DATA RECORDS:
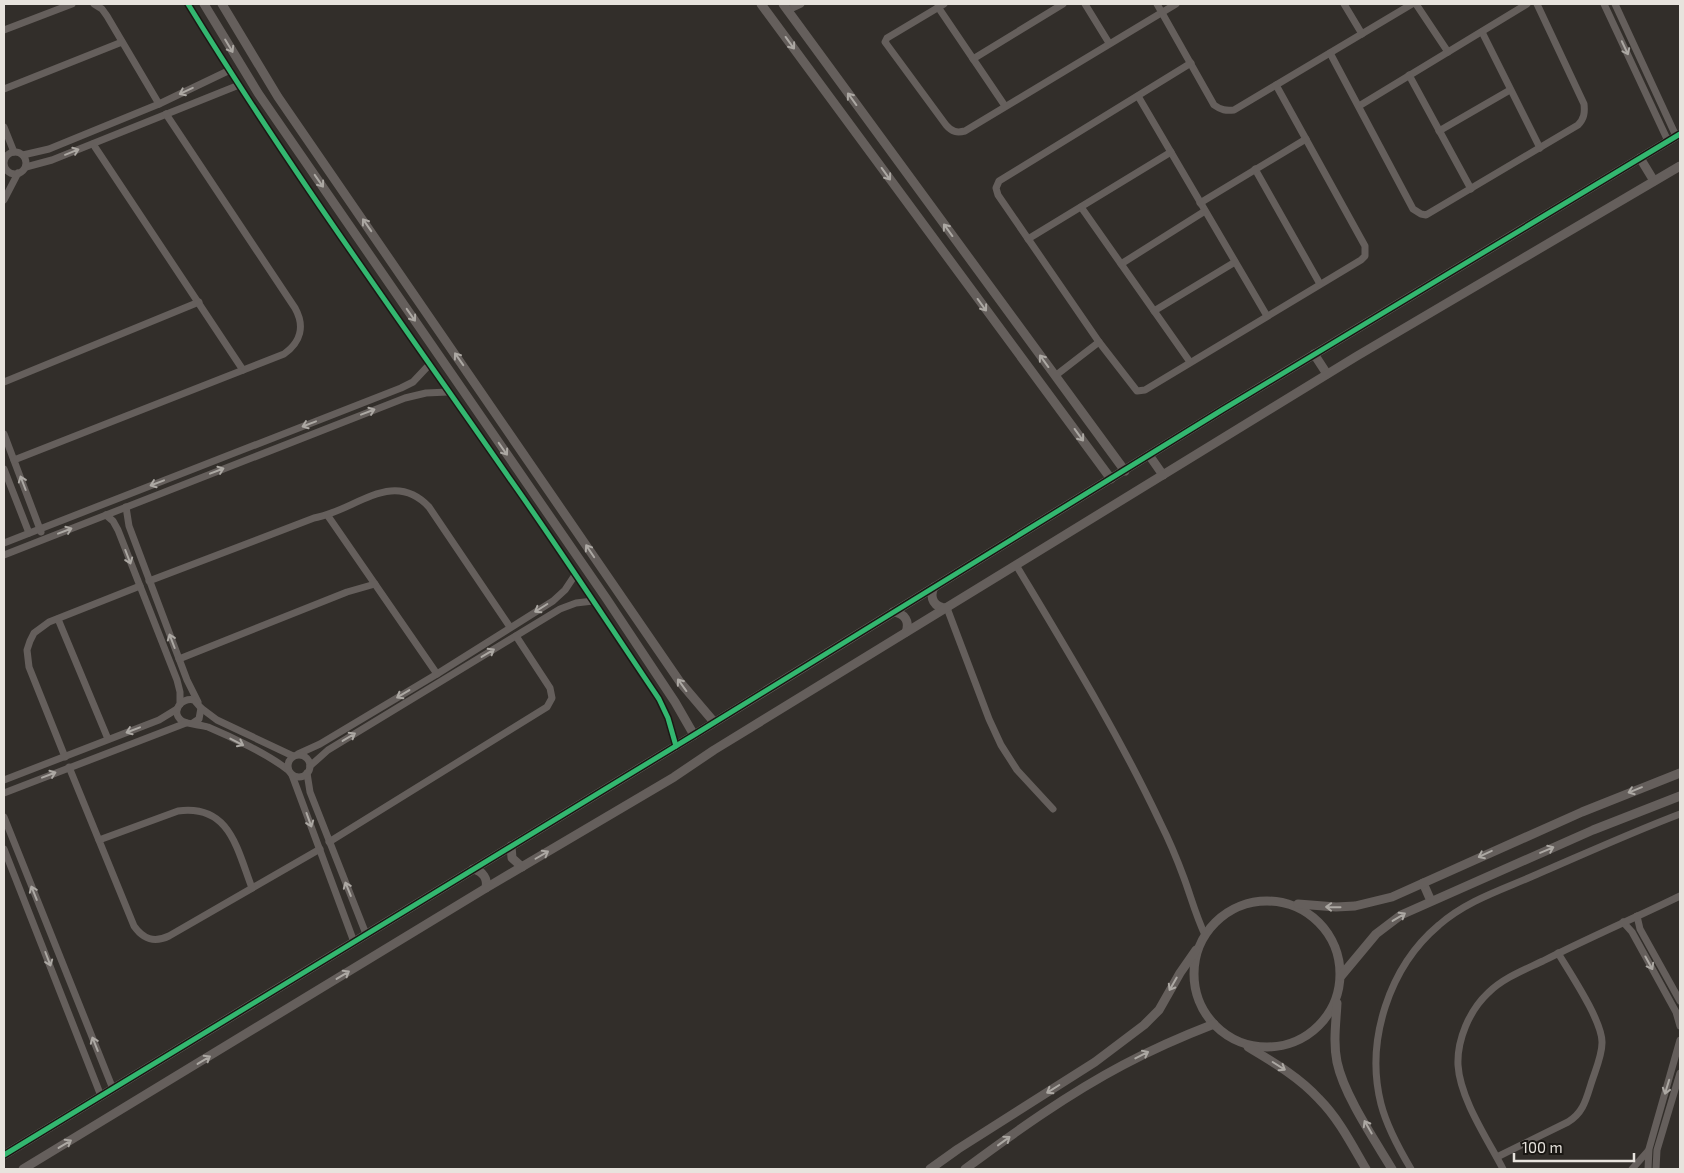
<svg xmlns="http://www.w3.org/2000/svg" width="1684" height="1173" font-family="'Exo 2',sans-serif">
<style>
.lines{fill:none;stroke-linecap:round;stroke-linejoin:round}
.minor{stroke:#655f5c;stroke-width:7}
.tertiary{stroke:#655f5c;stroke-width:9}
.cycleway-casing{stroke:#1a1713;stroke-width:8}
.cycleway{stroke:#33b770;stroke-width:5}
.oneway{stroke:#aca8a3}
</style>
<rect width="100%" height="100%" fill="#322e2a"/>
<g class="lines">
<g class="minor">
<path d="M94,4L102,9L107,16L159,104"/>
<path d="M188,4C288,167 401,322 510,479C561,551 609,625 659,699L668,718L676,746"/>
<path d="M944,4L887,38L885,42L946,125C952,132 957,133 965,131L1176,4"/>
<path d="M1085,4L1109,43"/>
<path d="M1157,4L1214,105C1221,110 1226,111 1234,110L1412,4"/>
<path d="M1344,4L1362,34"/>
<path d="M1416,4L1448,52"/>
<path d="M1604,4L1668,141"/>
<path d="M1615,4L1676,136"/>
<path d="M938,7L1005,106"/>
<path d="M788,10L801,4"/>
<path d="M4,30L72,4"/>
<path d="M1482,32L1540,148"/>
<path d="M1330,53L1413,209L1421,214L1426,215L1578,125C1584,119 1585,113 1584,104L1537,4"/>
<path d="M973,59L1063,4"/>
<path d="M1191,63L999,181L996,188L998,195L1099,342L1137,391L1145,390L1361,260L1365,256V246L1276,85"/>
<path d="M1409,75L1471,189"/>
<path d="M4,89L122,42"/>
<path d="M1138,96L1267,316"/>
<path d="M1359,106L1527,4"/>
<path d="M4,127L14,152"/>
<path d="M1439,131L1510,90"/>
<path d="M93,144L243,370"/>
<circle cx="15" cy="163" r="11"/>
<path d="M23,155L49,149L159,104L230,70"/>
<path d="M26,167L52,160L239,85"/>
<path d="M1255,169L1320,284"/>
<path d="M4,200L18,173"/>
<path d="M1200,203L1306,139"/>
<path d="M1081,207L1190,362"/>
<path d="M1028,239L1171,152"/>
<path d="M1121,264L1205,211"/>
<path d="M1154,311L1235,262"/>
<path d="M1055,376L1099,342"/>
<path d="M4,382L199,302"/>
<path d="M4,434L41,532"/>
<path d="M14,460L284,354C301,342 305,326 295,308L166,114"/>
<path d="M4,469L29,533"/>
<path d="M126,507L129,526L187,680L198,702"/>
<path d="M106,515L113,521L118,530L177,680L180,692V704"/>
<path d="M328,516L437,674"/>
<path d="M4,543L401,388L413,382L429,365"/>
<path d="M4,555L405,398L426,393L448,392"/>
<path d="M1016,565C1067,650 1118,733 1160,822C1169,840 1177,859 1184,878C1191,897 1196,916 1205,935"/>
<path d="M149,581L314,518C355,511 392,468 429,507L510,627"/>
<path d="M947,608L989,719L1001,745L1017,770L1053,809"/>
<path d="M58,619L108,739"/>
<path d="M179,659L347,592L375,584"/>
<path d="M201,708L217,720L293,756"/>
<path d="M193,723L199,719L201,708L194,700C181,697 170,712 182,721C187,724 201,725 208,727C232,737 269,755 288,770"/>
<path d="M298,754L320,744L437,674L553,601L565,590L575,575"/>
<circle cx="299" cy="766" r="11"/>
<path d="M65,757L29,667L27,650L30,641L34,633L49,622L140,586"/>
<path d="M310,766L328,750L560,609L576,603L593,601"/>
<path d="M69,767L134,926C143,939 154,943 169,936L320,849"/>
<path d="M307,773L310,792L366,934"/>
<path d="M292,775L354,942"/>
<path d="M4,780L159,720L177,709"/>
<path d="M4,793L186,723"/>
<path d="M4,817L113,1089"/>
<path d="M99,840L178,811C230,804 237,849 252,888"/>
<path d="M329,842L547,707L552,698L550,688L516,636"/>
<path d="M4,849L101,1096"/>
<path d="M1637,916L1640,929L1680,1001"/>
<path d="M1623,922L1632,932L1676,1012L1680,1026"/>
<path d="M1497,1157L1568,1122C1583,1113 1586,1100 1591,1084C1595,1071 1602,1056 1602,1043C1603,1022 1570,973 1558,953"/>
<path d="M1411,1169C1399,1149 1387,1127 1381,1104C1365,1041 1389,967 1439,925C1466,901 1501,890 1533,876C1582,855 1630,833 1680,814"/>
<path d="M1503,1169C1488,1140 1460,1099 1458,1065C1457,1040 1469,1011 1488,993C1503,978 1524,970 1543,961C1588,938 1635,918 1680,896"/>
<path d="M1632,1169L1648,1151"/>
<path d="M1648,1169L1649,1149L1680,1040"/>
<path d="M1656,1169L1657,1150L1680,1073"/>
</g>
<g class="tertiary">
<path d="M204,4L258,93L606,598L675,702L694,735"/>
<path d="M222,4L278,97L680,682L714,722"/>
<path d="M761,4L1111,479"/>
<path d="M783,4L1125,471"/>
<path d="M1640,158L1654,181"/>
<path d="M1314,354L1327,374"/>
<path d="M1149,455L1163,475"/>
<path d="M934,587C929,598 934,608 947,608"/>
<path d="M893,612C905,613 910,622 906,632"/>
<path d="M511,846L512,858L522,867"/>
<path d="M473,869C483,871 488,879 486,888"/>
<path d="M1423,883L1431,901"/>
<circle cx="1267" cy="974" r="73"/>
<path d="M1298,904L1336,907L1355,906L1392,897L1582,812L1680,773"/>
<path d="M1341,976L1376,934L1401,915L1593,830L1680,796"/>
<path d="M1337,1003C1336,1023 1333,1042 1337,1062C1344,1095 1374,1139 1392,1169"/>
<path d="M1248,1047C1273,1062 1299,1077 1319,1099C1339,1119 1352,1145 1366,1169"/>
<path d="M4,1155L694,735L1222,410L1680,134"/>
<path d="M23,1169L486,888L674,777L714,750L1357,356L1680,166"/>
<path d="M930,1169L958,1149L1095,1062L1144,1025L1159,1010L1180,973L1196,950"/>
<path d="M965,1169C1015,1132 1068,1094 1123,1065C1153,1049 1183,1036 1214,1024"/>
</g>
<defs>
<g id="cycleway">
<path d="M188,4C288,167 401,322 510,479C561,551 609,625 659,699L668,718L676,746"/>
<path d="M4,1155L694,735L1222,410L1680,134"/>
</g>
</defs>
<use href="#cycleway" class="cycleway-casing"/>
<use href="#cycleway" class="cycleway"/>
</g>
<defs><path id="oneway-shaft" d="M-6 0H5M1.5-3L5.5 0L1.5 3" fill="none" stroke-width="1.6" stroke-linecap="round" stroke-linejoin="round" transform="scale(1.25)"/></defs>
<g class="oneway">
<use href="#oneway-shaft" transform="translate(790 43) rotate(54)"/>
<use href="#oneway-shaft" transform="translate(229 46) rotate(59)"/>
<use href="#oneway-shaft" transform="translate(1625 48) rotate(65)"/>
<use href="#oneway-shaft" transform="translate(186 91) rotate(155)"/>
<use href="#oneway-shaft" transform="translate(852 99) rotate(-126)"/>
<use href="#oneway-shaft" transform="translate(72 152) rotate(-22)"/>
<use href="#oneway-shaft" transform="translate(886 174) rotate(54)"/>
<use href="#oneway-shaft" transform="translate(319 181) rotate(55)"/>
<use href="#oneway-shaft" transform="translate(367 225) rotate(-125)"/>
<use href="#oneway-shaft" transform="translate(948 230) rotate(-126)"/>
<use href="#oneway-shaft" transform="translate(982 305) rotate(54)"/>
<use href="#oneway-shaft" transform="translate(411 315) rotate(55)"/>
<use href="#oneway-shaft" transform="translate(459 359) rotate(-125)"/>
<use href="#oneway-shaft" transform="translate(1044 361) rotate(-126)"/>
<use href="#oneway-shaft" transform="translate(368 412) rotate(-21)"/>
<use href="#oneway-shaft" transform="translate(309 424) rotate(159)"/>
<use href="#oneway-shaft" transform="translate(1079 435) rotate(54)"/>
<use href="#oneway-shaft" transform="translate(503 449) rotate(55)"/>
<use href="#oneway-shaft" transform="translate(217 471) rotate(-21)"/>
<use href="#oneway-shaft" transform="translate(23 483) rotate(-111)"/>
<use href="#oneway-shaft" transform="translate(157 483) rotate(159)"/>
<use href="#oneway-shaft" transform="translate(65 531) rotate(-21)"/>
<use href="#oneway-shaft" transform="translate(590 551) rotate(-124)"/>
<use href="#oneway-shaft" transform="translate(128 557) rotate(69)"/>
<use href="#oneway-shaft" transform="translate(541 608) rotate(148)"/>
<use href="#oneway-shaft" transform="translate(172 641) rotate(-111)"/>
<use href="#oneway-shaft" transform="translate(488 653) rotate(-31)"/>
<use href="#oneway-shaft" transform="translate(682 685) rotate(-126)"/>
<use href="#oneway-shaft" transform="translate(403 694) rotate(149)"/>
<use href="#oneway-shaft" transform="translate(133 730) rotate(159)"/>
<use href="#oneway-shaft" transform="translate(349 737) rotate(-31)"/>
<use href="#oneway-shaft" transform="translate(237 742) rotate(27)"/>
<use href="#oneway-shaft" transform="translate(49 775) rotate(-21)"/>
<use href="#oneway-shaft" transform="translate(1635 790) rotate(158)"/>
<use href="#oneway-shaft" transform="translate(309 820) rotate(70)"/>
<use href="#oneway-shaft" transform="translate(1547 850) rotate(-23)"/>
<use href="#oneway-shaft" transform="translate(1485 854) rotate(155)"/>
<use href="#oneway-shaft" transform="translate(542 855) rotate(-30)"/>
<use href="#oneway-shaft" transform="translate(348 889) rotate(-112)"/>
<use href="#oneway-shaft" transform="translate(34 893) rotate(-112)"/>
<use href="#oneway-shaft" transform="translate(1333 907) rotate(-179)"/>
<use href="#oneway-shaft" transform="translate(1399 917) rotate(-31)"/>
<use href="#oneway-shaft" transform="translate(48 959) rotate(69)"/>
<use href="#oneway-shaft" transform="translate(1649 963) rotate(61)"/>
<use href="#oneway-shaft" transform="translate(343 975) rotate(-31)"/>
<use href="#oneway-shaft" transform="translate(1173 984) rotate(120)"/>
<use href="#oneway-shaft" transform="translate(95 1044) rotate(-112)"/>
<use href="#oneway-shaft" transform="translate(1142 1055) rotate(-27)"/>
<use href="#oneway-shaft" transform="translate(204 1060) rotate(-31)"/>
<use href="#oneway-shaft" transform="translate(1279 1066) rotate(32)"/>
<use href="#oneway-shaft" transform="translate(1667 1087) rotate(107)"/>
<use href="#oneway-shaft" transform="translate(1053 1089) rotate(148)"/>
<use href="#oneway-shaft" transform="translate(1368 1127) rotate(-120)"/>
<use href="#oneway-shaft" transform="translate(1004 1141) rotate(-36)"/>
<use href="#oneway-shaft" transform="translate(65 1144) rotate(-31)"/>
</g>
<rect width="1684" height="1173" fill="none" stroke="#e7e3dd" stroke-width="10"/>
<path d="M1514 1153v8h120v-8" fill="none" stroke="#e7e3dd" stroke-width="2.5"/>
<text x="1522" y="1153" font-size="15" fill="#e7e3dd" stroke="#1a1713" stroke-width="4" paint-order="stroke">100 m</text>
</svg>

* * *

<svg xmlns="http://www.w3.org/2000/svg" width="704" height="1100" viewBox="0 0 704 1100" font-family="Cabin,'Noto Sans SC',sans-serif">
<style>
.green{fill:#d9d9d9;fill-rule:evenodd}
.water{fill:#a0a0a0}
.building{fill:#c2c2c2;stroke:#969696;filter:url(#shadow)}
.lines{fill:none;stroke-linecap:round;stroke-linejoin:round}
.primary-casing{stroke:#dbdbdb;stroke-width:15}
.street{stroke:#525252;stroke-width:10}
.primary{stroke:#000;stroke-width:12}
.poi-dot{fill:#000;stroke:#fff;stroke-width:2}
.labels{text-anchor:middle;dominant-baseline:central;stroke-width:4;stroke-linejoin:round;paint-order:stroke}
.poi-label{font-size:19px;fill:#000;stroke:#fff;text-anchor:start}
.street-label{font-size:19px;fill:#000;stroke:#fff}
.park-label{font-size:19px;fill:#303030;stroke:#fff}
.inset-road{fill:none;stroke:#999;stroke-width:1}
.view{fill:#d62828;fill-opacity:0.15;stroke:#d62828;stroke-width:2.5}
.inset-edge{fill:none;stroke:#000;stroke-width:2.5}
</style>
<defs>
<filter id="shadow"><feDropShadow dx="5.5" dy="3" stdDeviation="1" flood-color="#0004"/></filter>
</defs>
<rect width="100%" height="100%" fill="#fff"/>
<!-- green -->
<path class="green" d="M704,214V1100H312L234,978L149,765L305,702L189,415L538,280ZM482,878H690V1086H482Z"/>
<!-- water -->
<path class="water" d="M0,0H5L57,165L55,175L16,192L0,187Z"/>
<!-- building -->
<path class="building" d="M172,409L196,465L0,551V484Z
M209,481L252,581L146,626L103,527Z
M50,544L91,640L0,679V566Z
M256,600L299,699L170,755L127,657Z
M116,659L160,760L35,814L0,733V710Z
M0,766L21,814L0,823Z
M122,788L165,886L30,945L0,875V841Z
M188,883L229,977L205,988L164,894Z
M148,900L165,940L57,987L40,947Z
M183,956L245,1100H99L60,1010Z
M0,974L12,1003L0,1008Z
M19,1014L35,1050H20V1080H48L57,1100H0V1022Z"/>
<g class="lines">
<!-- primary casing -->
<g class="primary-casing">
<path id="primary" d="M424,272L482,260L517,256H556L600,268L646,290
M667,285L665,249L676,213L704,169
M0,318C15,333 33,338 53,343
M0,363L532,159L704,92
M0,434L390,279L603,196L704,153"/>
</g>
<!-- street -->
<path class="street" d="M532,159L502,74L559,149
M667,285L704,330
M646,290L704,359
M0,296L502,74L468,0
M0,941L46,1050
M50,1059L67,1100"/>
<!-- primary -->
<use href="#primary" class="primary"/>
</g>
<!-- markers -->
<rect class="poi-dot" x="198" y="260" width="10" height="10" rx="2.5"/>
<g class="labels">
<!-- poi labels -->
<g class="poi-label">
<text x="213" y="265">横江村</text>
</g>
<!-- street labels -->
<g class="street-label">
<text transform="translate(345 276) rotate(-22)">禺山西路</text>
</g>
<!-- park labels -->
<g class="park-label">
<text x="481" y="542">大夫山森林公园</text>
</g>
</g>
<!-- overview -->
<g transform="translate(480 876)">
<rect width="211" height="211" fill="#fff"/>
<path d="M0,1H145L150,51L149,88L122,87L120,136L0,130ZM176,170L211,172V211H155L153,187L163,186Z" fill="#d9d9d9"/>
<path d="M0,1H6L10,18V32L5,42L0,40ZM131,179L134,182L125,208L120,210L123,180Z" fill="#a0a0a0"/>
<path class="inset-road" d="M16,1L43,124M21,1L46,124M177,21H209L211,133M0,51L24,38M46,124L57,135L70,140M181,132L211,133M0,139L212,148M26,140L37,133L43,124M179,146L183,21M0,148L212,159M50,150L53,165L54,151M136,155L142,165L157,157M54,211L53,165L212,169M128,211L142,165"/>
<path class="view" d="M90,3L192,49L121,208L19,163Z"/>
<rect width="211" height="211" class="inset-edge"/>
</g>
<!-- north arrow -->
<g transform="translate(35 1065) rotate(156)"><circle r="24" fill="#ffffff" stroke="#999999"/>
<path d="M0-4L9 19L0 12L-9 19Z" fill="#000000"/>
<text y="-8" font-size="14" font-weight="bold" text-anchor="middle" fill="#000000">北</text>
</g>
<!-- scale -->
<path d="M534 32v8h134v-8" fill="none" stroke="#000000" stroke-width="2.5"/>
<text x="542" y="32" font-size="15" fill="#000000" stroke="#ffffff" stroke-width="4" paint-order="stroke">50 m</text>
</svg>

WHAT YOU HAVE TO DO:
Out of the preceding entries, pull every line containing the string "filter".

ANSWER SECTION:
.building{fill:#c2c2c2;stroke:#969696;filter:url(#shadow)}
<filter id="shadow"><feDropShadow dx="5.5" dy="3" stdDeviation="1" flood-color="#0004"/></filter>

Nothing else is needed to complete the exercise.